>> begin EXTRACTED TEXT

List:General Discussion« Previous MessageNext Message »
From:Geert-Jan Brits Date:March 30 2010 11:54pm
Subject:Re: How to deal with 96 Dimensional Points ?
View as plain text  
Perhaps you could give us a (generalized) description of your use-case, so
we can better grasp what you want to achieve, and how you want to use it.
i.e: since I can't imagine/ envison a real 'eucledian distance' over 96
dimensions I bet you're talking a generalized distance function over N
This is usually only used in two general ways afaik: 1 calculating all
points that lie within a certain threshold (Chris' implementation prints
these points) 2 calculating an ordered top-M list of closests points to the
target point (Chris' implementation slightly altered) 3 (hmm maybe three:
clustering points based on their distance to eachother)
It helps if we know what you'r after. For instance: if you're points don't
change often and you want to achieve case 1 or 2  I would calculate these
once and all-at-once and save them in a seperate table, bc. the on-demand
variant may quickly become too slow. again depending on your case: option A.
{<pointid, {neighborids}>}   <-- list of neigborids per point id, with
pointid as key.
option B {<pointid, neighborid} <-- one neighborid per  point id, with
pointid + neighborid as key.

perhaps also helpful foor google etc.: - a distance function if more often
called a similarity function
- top-n 'points' for a given point are usually called its neighbors. - in
most cases you don't have to take the sqrt in Chris' implementation which
can save a lot (but instead  do:  if($SumSq <=($r*$r)){//code here}

2010/3/30 Chris W <4rfvgy7@stripped>

> I'm not sure why, but it seems that some people, I don't mean to imply that
> you are one of them, think there is some magic MySQL can preform to find
> points with in a given radius using the GIS extension.  There is no magic.
>  They simply use the well known math required to determine what points are
> inside the circle.  I could be wrong but I doubt there is any way to create
> an index that can directly indicate points with a a certain distance of
> other points unless that index included the distance from every point to
> every other point.  That is obviously not practical since with a set of only
> 14 points the index would have over 6 billion entries.

>> end EXTRACTED TEXT

→ EXERCISE GOAL:
Continue the mailing-list reply about handling 96-dimensional points, starting right after its last sentence.

>> begin LISTING

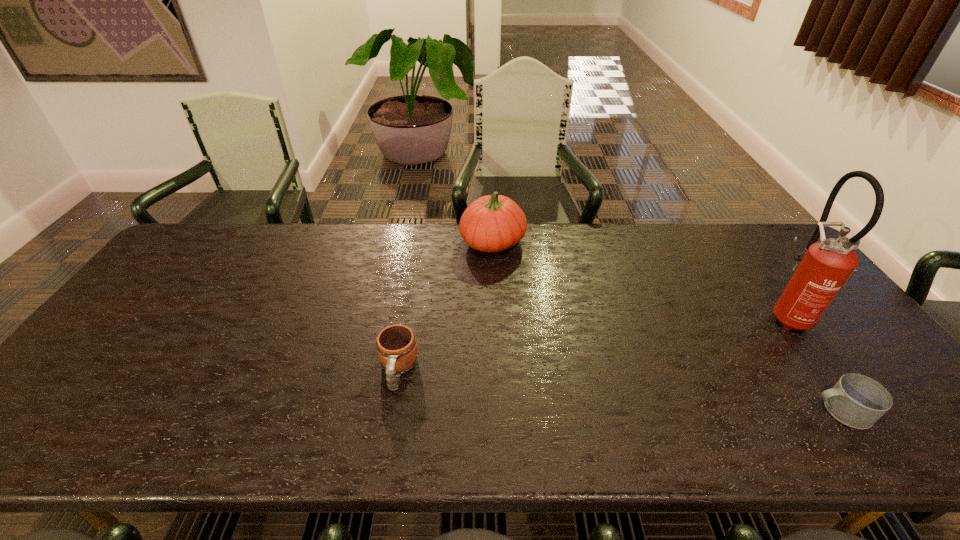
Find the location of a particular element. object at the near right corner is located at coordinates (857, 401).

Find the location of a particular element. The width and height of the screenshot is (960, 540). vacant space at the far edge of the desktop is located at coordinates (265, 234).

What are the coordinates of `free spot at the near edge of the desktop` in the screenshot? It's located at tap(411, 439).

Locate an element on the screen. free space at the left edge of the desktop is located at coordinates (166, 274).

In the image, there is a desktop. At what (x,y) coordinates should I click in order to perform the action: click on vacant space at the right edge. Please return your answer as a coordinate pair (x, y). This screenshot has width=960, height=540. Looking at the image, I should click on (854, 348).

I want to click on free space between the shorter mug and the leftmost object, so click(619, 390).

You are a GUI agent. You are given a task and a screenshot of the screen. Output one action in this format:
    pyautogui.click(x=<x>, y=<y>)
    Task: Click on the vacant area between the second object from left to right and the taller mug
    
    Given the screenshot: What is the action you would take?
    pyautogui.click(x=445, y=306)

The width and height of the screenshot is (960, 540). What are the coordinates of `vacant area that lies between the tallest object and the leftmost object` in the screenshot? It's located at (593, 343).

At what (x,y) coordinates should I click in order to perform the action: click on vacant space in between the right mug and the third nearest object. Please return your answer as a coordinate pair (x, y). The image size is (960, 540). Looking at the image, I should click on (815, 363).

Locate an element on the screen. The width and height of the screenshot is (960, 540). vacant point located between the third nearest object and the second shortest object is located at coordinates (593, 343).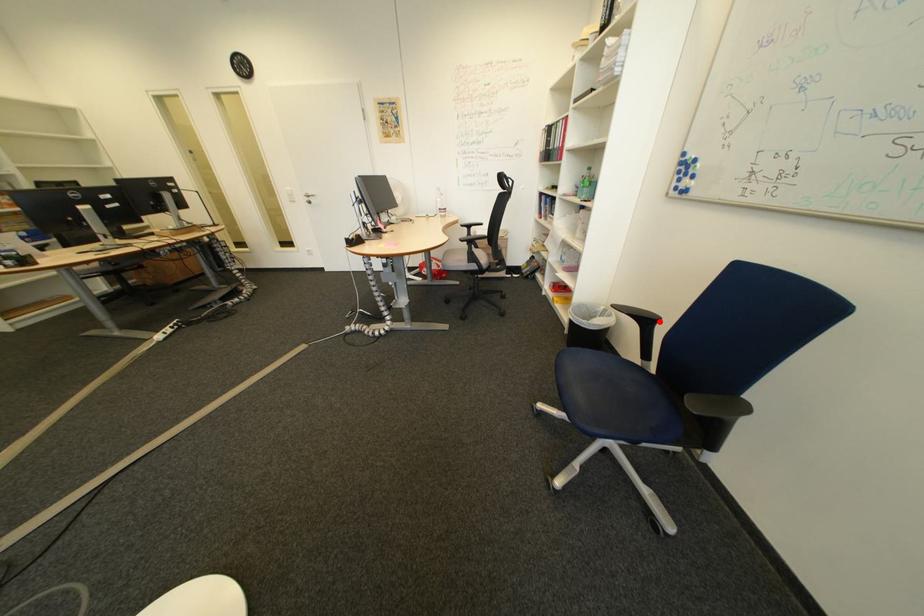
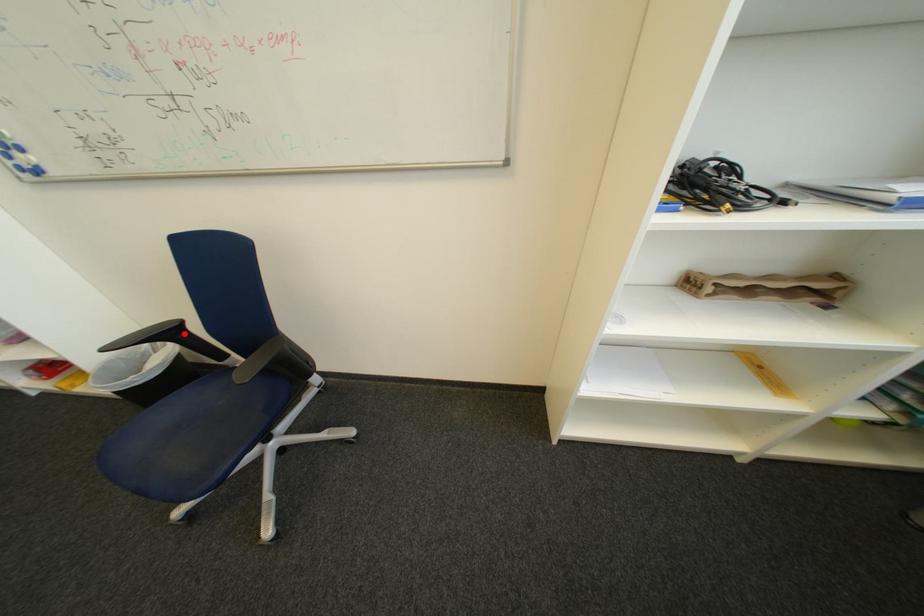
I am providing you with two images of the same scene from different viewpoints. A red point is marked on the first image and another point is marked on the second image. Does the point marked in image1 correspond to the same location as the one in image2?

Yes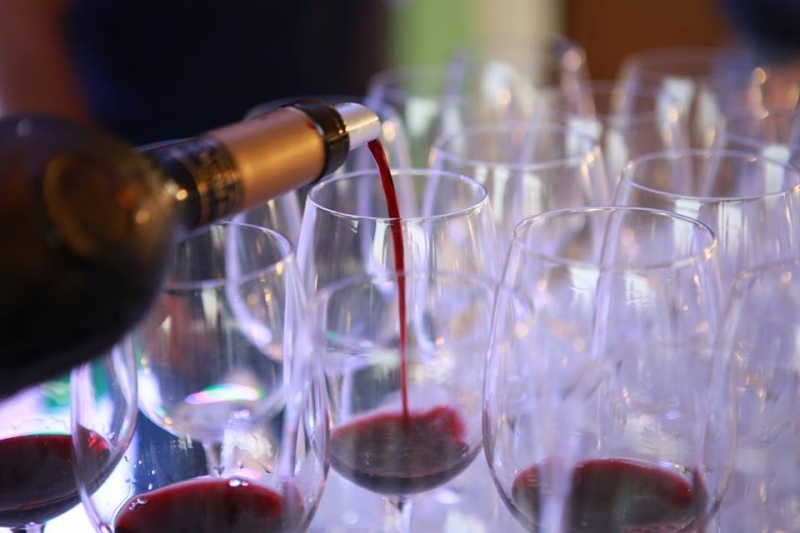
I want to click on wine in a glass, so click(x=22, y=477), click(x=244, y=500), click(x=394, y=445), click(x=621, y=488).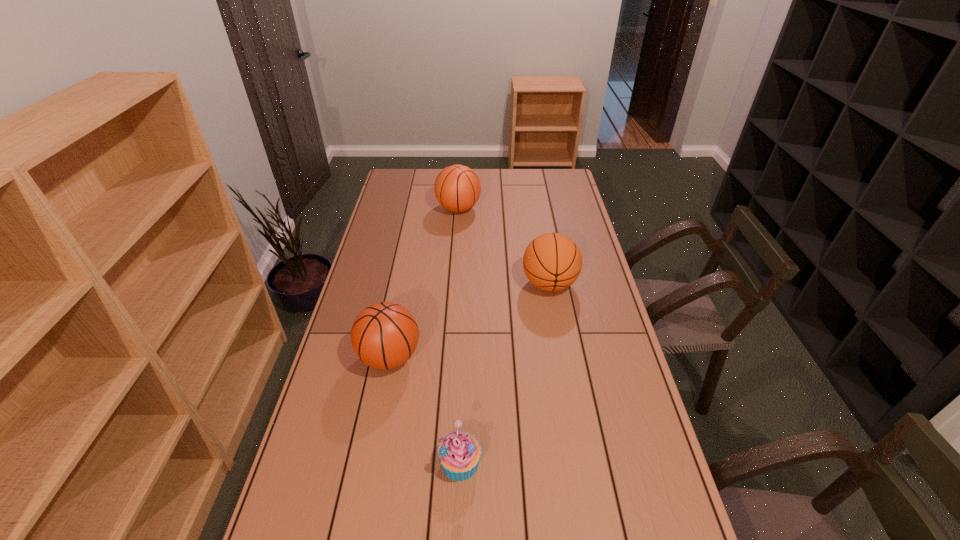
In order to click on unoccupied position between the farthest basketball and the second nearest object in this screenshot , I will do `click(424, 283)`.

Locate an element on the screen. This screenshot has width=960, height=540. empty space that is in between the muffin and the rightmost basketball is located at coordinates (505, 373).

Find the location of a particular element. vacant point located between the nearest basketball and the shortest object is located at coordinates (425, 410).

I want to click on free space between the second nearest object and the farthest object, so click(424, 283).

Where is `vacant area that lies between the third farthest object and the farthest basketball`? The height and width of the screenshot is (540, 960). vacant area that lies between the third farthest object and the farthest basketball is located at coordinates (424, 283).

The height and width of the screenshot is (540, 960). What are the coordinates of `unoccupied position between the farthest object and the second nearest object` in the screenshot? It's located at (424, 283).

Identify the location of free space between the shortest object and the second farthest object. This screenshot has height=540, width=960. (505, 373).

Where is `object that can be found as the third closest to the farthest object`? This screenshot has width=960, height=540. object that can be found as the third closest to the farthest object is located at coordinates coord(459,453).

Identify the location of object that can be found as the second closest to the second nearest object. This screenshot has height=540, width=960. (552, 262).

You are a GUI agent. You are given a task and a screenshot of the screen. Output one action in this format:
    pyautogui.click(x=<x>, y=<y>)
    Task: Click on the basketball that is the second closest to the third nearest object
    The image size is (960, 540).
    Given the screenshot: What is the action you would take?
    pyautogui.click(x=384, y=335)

>> end LISTING

→ EXPECTED ANSWER:
> lets call each of your dimensions d1, d2, d3 .... d96. If you create an
> index on d1, d2, .... d69, you can then create a simple query that will
> quickly find all points that will find all points that are with in a
> bounding box.  Since this query is going to get a bit large with 96
> dimensions, I would use code to create the query.  I will use php.  Let's
> start with the desired radius being r and the test point dimensions being in
> an array TestPointD[1] = x, TestPointD[2] = . . .
> $select = 'SELECT `PointID`, ';
> $where = 'WHERE ';
> foreach($TestPointD as $i => $d){
>  $di = 'd' . "$i";
>  $select .= "`$di`, "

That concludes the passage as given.